Objective -> Edit the rows below by replacing every "Friday" with "Fri.", and leave all other text unchanged.
— begin Supplied entries —
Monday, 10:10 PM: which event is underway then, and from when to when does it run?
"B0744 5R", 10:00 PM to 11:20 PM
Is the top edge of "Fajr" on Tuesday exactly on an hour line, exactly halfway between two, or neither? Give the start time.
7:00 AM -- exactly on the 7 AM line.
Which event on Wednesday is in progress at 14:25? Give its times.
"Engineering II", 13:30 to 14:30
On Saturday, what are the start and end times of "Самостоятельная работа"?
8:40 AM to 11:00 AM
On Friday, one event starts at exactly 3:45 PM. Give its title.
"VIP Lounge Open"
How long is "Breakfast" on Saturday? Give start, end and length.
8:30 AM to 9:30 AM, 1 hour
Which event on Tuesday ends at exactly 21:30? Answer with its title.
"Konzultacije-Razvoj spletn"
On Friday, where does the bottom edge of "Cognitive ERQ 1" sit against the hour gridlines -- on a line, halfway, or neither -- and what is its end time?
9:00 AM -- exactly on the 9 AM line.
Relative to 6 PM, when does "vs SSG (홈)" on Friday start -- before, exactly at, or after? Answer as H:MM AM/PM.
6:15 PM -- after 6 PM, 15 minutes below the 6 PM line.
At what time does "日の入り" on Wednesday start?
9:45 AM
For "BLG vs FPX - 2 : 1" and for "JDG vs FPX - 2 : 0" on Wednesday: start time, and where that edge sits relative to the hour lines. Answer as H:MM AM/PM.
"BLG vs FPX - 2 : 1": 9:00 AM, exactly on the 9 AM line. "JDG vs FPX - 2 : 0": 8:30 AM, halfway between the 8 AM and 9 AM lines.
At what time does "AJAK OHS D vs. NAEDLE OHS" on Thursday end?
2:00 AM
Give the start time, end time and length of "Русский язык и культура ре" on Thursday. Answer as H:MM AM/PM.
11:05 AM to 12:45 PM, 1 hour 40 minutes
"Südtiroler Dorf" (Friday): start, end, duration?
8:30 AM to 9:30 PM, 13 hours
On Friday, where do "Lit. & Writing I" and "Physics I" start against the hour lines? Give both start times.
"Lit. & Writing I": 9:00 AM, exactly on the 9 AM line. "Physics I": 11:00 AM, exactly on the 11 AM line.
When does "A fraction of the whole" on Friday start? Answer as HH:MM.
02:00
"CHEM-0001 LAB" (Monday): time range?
— end Supplied entries —
Exercise solution ->
Monday, 10:10 PM: which event is underway then, and from when to when does it run?
"B0744 5R", 10:00 PM to 11:20 PM
Is the top edge of "Fajr" on Tuesday exactly on an hour line, exactly halfway between two, or neither? Give the start time.
7:00 AM -- exactly on the 7 AM line.
Which event on Wednesday is in progress at 14:25? Give its times.
"Engineering II", 13:30 to 14:30
On Saturday, what are the start and end times of "Самостоятельная работа"?
8:40 AM to 11:00 AM
On Fri., one event starts at exactly 3:45 PM. Give its title.
"VIP Lounge Open"
How long is "Breakfast" on Saturday? Give start, end and length.
8:30 AM to 9:30 AM, 1 hour
Which event on Tuesday ends at exactly 21:30? Answer with its title.
"Konzultacije-Razvoj spletn"
On Fri., where does the bottom edge of "Cognitive ERQ 1" sit against the hour gridlines -- on a line, halfway, or neither -- and what is its end time?
9:00 AM -- exactly on the 9 AM line.
Relative to 6 PM, when does "vs SSG (홈)" on Fri. start -- before, exactly at, or after? Answer as H:MM AM/PM.
6:15 PM -- after 6 PM, 15 minutes below the 6 PM line.
At what time does "日の入り" on Wednesday start?
9:45 AM
For "BLG vs FPX - 2 : 1" and for "JDG vs FPX - 2 : 0" on Wednesday: start time, and where that edge sits relative to the hour lines. Answer as H:MM AM/PM.
"BLG vs FPX - 2 : 1": 9:00 AM, exactly on the 9 AM line. "JDG vs FPX - 2 : 0": 8:30 AM, halfway between the 8 AM and 9 AM lines.
At what time does "AJAK OHS D vs. NAEDLE OHS" on Thursday end?
2:00 AM
Give the start time, end time and length of "Русский язык и культура ре" on Thursday. Answer as H:MM AM/PM.
11:05 AM to 12:45 PM, 1 hour 40 minutes
"Südtiroler Dorf" (Fri.): start, end, duration?
8:30 AM to 9:30 PM, 13 hours
On Fri., where do "Lit. & Writing I" and "Physics I" start against the hour lines? Give both start times.
"Lit. & Writing I": 9:00 AM, exactly on the 9 AM line. "Physics I": 11:00 AM, exactly on the 11 AM line.
When does "A fraction of the whole" on Fri. start? Answer as HH:MM.
02:00
"CHEM-0001 LAB" (Monday): time range?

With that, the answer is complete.